Taking communion to the sick goes back at least to the second century. I believe it is Justin Martyr who mentions the practice. The presiding minister consecrated the elements at the divine service and oversaw their distribution.  After service, deacons took the Sacrament to the homebound, if memory serves.

13

In looking at the 2019 Book of Common Prayer, it seems to me that the parallel line is in the preceding petition:

The current edition of the Book of Common Prayer was published in 1979.

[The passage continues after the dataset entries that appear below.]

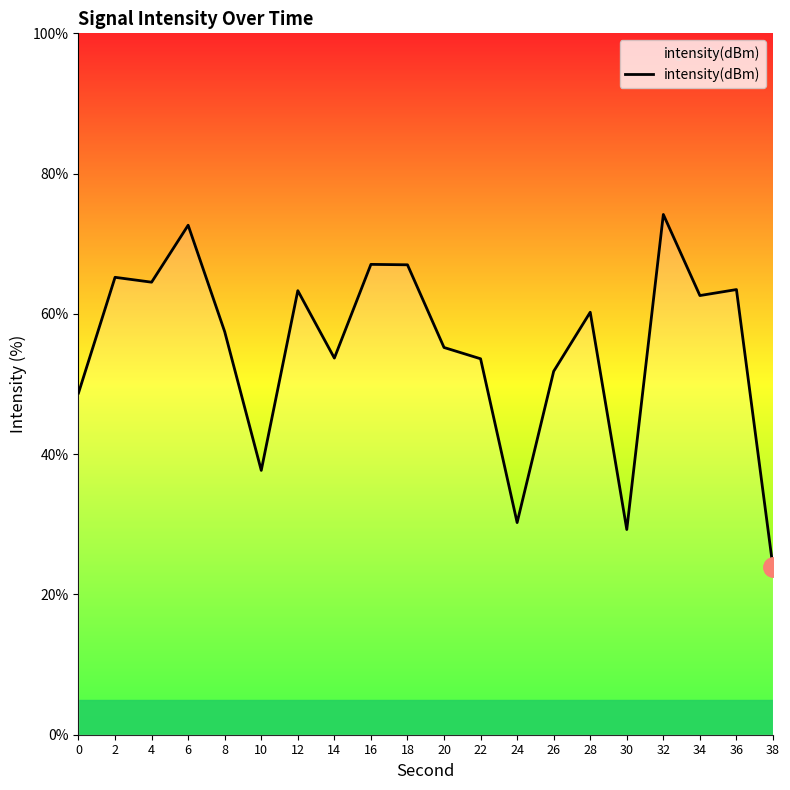

How many lines are shown in the chart?

1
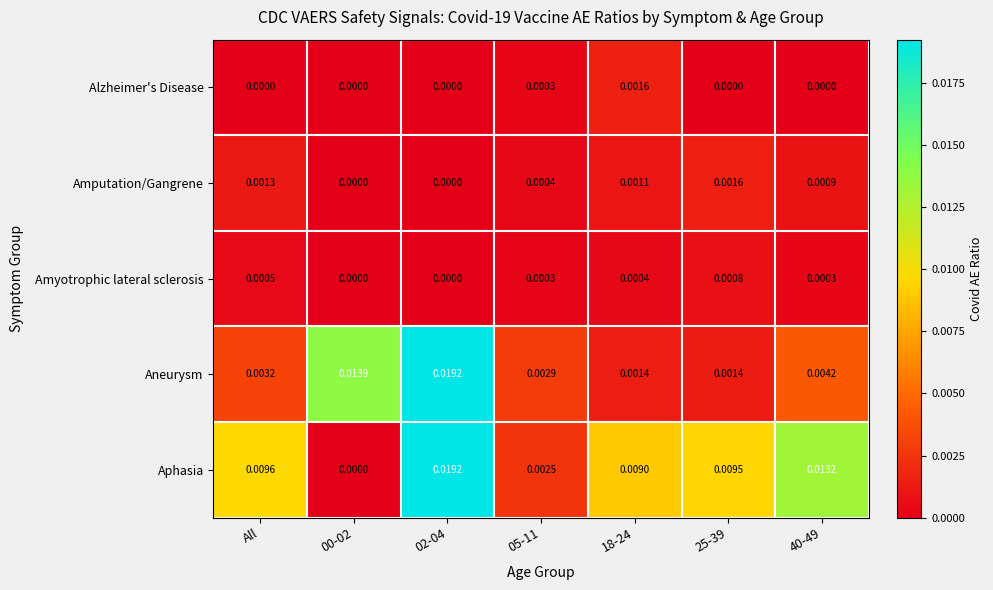

Which series has the largest total across all categories?

Aphasia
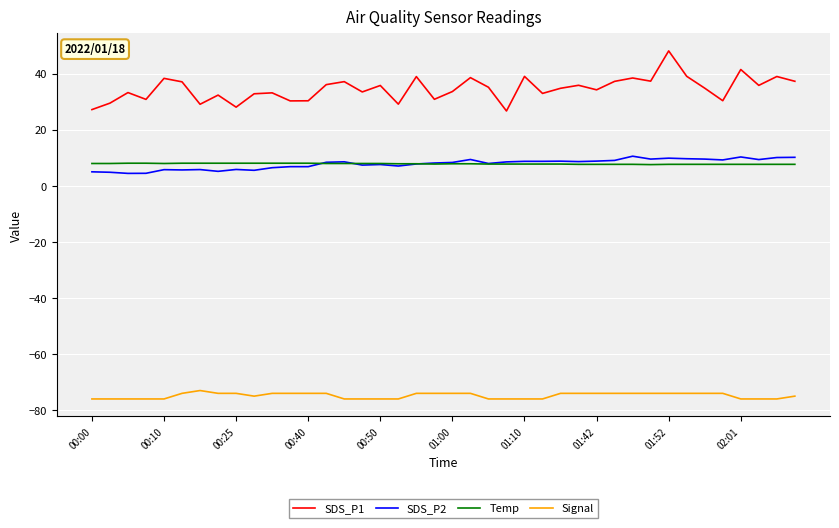

What is the difference between the maximum and minimum values in the Temp series?

0.5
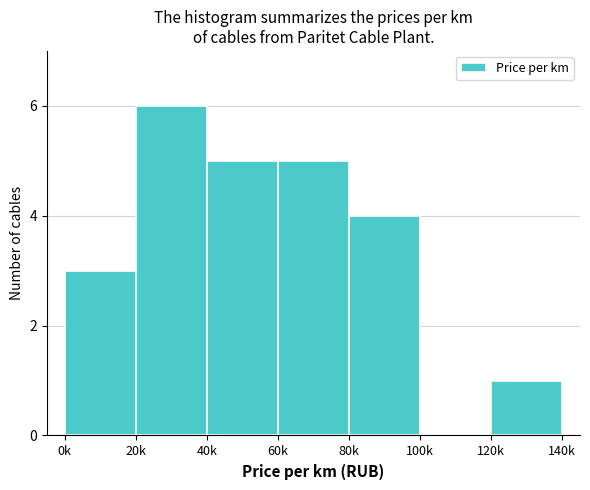

Reading left to right, transcribe all the data shown in this chart.

0k=3	20k=6	40k=5	60k=5	80k=4	100k=0	120k=1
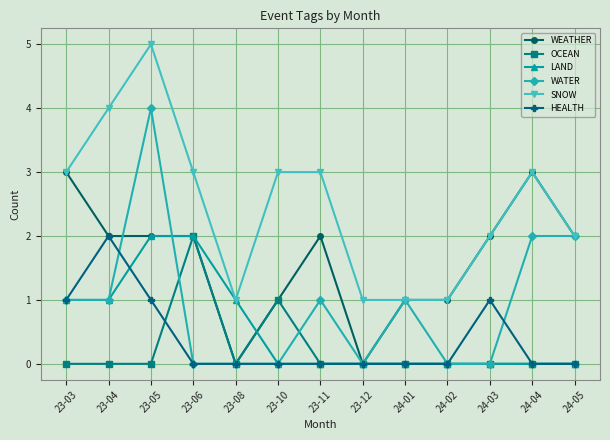

What is the highest value of the LAND series?

2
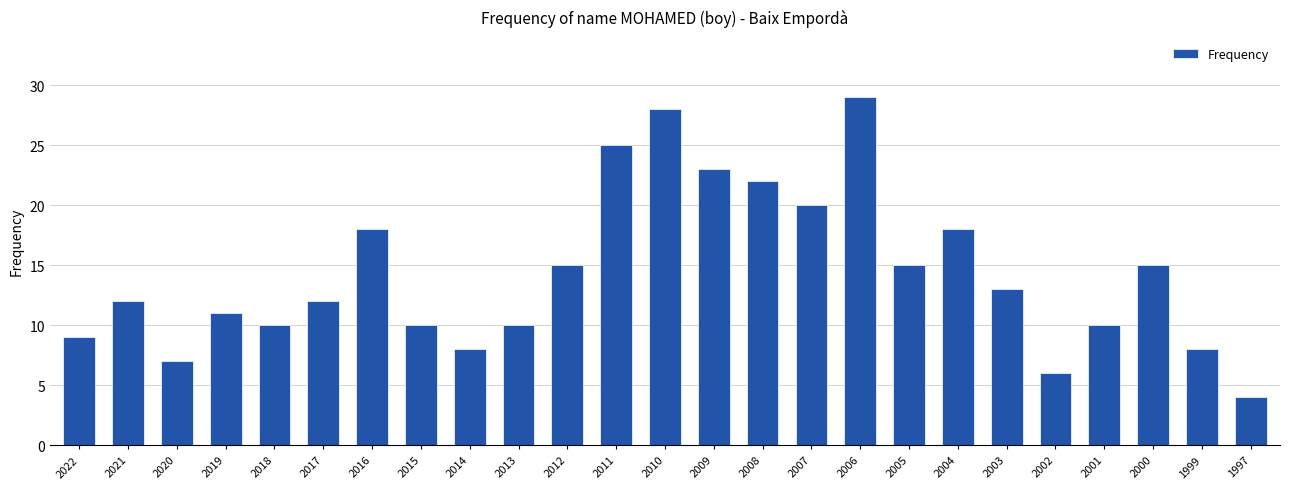

Which category has the highest value across all series?

2006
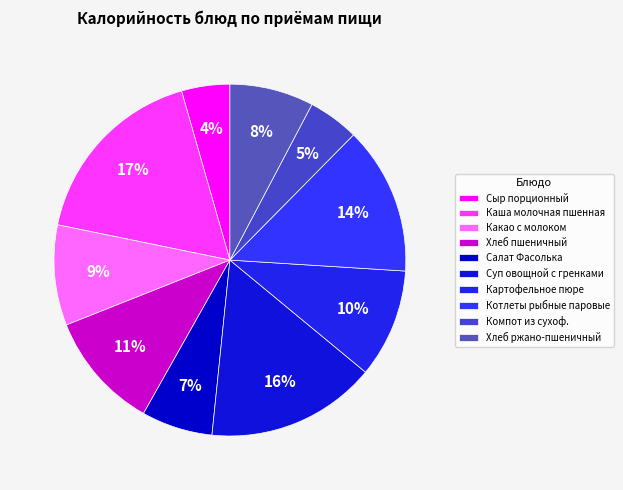

How many slices are in this pie chart?

10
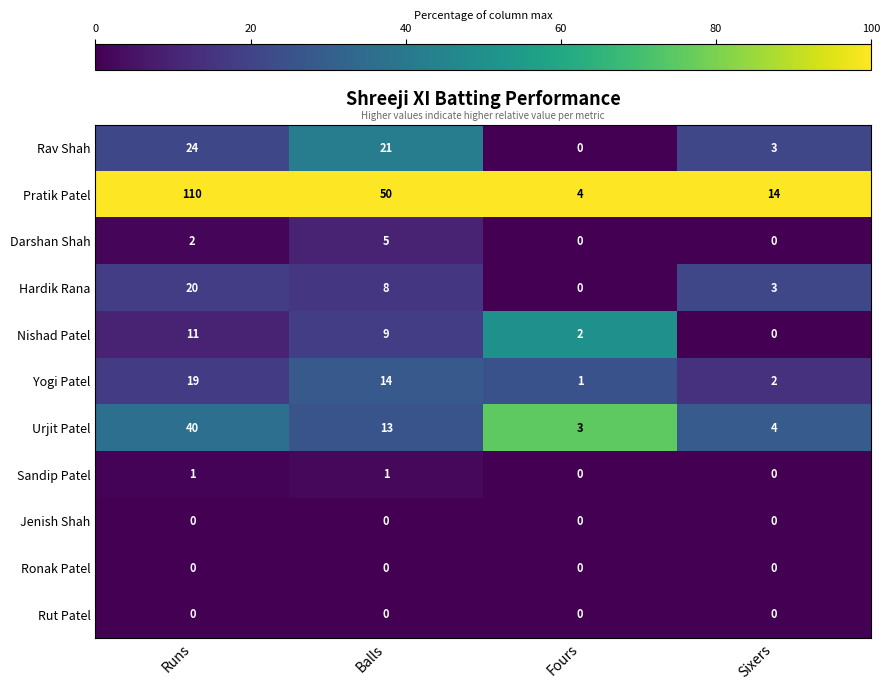

What is the spread (max minus min) of values at Balls?

50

There are textual differences between the 1544 version of the Great Litany and the current BCP version. I also noticed that the version in Luther's Works 53 is different from those in Lutheran hymnals. I'm wondering how the text was sourced in both the Lutheran and Anglican traditions, since both seem to have changed over time. Perhaps the Liturgical Movement caused both to update their texts.

In any event, the translation "Your Word" in the Lutheran hymnals seems misleading, making one think of Scripture rather than preaching/proclamation.

14
Here is the parallel petition in the 1544 BCP:

That it maye please the to gyve all thy people increase of grace, to here mekelye thy worde, and to receive it with pure affection, and to brynge forth the fruites of the spirit:

http://justus.anglican.org/resources/bcp/Litany1544/Litany_1544.htm

15
I found a German Lutheran version online. For context I include the preceding petition, and provide a translation:

"Treue Arbeiter in Deine Ernte senden,
Deinen Geist und Kraft zum Worte geben"

"Send true/loyal workers into Your harvest, Give Your Spirit and power to the word/message"

Based on this version and context, the Word is not Holy Scripture but the proclamation of the workers. This would be more consistent with Luther's understanding of proclamation, which is different from Holy Scripture, which he viewed as effective of itself (Isaiah 55:12). The preacher speaks for God and may rightly pray for His Spirit. Cf. Luther's version of the prayer/hymn, Come, Holy Spirit, God and Lord!